He had several apartments scattered around the world, luxury cars and lived like a king. The name he chose for his adult life was Roy, which means King in French. During his years in New Zealand, Jan Wojciechowski – John Roy was involved in rescuing failing companies, which earned him a fortune. But in reality, he probably never stopped being little Janek, who, together with his family, was torn from his safe home in the village of Ostrówki near Drohiczyn Poleski by the Soviets in February 1940 and deported to the village of Nuchw-Oziero in the Plesetsk district of the Arkhangelsk region.

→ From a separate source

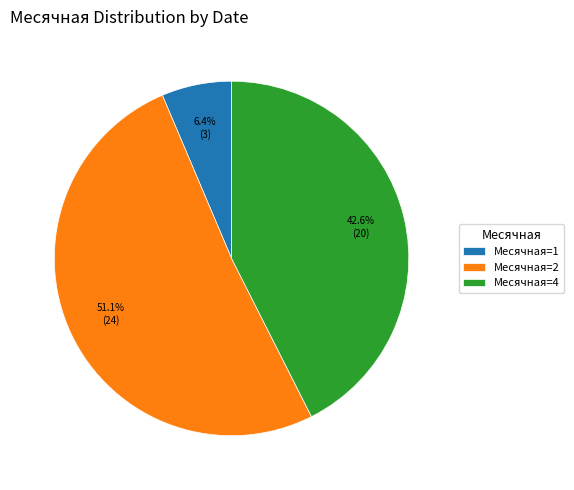

Count the number of slices in the pie.

3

His father Józef came from western Poland and, in the interwar period, received several hectares of land from Marshal Piłsudski as a reward for his participation in the Polish-Bolshevik War of 1920. Before the deportation took place, the Soviets arrested Józef and shot him. His mother, Helena, was left alone with six children. She died of illness and exhaustion in Uzbekistan, where she ended up after the Sikorski-Mayski Agreement was signed.
During his retirement Jan Wojciechowski gave back more than he had received from life before. In Howick, a suburb of New Zealand’s largest city, Auckland, he founded the Polish Heritage Museum. He also became Honorary Consul of the Republic of Poland and funded a plaque commemorating the arrival in New Zealand of the ship General Randall, carrying a group of 733 children – Polish orphans and half-orphans evacuated by Iran from Siberia in 1944. He himself had also arrived on that ship. The plaque was unveiled in 2004 at the Wellington harbour, where the ship carrying the young Poles forcibly deported by Soviets into deep Soviet Union, docked in 1944. For years, he provided financial support to the Polish community in New Zealand.
He passed away on Saturday, 23 August 2025, at the age of 92. ‘To whom much is given, much will be required’ – Jan Wojciechowski certainly fulfilled this Gospel warning with interest. May he rest in peace.